Conversely, the American consumer—who accounts for 65% to 70% of U.S. GDP, faced significant headwinds. Despite near-full employment, labor market anxiety increased due to a "low-hire, low-fire" environment and the looming threat of AI-driven job displacement. Average national gas prices flirted with $4.00, sapping discretionary spending power. Concurrently, negative real wage growth, diminishing savings, and elevated tariff impacts led to some of the lowest consumer confidence readings recorded by the University of Michigan in recent years.
This dynamic showcased the market's intense focus on AI productivity. Rather than relying on widespread job creation or broad-based consumer retail strength, the stock market rally was supported by robust corporate earnings that repeatedly exceeded analyst estimates. The AI revolution allowed major tech corporations to project continued double-digit earnings growth for the remainder of 2026. However, this concentration also meant that a large drag on the broader index came from investors rotating out of older, legacy mega-caps and value stocks that were hobbled by rising interest rates and input costs.
Nonfarm Payrolls, Change from a Month Earlier
In Q2 2026, the U.S. labor market cooled significantly. Job creation missed expectations and hiring plans slowed. The labor market added just 57,000 jobs in June, following a brief bump earlier in the quarter. Downward revisions revealed the spring was much weaker than originally reported. Data for April and May were revised downward by a combined 74,000 jobs. The unemployment rate dropped to 4.2% in June, though economists attribute this decline largely to workers dropping out of the labor force rather than a surge in new hiring. Still, the job market appears to be on firmer footing than it was in the second part of last year. The economy added an average of 92,000 jobs per month over the first half of this year. In the final six months of last year it shed 8,000 jobs each month, on average.
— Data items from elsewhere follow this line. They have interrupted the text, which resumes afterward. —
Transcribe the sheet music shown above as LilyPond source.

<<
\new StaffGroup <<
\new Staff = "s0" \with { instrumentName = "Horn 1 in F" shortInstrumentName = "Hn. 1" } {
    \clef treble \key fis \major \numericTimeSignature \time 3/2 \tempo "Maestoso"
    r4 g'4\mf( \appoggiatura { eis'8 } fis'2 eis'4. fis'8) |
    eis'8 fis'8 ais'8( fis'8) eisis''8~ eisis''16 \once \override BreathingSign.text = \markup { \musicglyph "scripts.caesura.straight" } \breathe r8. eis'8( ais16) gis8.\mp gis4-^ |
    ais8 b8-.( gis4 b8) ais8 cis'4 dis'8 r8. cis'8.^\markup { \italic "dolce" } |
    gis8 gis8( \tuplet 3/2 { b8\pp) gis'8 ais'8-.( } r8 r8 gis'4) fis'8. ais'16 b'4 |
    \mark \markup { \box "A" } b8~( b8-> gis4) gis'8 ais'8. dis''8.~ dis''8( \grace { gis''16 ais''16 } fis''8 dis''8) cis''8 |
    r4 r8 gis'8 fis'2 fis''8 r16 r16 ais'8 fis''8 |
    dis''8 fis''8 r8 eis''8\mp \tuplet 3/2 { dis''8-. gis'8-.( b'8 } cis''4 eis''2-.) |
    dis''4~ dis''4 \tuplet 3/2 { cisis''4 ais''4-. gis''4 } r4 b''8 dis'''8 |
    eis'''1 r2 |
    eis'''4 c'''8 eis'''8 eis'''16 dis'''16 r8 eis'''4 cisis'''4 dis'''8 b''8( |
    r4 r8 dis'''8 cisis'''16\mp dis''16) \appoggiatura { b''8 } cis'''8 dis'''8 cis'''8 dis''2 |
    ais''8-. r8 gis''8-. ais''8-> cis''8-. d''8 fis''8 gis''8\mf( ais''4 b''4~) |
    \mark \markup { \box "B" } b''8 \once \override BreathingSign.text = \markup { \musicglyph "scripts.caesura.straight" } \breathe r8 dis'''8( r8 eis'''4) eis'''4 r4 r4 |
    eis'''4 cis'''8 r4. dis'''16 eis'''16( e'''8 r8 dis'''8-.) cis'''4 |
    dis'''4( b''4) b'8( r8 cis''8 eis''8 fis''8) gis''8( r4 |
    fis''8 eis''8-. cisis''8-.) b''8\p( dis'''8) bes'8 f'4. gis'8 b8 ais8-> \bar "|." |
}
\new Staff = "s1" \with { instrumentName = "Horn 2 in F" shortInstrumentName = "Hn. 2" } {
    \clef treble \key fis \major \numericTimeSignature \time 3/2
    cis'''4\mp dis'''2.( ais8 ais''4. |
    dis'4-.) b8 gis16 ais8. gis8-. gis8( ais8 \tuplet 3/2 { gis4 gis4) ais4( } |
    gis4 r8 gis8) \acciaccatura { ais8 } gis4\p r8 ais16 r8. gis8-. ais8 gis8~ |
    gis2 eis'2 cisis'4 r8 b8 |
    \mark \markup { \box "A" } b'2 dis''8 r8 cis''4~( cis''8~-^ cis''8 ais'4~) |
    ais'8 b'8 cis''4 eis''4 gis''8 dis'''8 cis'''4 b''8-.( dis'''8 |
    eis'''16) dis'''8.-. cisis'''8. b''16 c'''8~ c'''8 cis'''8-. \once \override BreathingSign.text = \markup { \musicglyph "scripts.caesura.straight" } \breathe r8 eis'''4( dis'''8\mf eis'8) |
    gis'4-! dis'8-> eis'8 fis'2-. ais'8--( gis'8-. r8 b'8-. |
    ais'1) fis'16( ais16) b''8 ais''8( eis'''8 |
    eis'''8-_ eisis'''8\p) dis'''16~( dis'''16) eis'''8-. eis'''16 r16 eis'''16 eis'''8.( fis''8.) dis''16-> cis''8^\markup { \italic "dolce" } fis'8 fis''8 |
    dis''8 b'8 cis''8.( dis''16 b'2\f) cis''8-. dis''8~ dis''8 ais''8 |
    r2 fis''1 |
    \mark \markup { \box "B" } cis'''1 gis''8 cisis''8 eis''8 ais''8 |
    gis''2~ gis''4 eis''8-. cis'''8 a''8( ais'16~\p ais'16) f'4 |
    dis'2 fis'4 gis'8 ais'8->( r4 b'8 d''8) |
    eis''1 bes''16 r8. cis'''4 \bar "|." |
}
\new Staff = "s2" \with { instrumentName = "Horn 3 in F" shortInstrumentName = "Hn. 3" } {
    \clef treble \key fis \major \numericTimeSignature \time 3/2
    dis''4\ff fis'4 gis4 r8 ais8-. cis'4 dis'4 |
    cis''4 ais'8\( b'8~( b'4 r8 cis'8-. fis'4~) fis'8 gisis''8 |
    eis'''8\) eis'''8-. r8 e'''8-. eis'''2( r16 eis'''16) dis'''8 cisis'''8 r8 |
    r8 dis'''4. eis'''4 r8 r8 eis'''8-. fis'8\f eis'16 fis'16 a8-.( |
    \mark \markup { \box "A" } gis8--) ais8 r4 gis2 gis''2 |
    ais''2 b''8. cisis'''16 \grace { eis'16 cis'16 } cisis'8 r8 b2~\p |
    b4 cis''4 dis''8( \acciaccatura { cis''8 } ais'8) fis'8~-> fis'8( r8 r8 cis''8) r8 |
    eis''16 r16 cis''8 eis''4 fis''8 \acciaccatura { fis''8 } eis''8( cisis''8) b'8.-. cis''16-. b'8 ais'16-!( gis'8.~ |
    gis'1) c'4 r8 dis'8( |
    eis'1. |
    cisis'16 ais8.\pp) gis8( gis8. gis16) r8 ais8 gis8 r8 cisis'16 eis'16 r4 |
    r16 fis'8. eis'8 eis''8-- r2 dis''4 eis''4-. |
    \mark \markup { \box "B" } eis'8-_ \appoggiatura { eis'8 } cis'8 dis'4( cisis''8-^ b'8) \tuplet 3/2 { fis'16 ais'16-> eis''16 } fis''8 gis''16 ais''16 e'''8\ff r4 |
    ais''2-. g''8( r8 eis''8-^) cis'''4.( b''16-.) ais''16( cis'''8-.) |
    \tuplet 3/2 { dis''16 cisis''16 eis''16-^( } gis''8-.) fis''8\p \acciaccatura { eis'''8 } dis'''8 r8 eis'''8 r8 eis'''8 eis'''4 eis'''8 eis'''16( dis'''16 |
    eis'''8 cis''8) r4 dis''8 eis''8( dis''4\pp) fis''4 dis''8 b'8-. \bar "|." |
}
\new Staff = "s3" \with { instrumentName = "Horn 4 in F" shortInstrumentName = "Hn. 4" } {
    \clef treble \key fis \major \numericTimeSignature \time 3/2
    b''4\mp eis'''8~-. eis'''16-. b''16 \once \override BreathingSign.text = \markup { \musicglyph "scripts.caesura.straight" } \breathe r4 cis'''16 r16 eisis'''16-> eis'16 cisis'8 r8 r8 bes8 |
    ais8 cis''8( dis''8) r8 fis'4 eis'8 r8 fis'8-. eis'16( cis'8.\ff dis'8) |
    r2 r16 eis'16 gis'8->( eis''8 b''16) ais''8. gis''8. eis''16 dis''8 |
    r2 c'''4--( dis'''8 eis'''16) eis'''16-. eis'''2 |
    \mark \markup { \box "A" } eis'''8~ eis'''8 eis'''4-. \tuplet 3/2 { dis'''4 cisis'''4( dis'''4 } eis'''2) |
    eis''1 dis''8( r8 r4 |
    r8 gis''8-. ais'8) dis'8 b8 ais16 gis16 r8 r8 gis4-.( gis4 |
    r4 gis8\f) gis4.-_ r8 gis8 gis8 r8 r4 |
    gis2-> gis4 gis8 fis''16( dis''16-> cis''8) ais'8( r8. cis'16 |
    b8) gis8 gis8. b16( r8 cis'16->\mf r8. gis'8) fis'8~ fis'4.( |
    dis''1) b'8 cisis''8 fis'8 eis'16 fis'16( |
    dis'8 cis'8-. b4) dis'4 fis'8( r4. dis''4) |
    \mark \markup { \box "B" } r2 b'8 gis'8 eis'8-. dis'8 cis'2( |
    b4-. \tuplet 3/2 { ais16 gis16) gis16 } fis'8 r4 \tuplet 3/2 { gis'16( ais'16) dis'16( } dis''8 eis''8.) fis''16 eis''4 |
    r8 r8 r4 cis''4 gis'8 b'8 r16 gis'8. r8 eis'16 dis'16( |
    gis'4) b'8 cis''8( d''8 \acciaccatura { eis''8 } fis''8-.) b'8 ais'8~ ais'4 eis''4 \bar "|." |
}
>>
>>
Halfway through 2026, the U.S. economy is continuing to hum thanks to solid consumer spending and strong business investment in AI. Hiring has stabilized in recent months after a weak patch during the fall and winter. Even so, inflation has picked up because of the conflict in Iran. That has eaten into wage gains and weighed on consumer sentiment. Measures of consumer confidence rose slightly in June on lower gasoline prices, but households continue to feel stressed about the cost of living and the labor market. The Conference Board said recently that the percentage of consumers saying jobs were “hard to get” rose to the highest-level last month since January 2021. Gasoline prices, which spiked after the start of the Iran war, have eased in recent weeks, although they remain above their year-ago levels.
Unemployment Rate
As the Federal Reserve charts a new, hawkish course under Kevin Warsh, the financial markets are left navigating a highly complex environment characterized by high stock valuations, vulnerable fixed-income positioning, and immense global geopolitical uncertainty.
Stay focused, follow your plan, consult with your team of financial advisors, and enjoy rooting for your favorite FIFA World Cup team.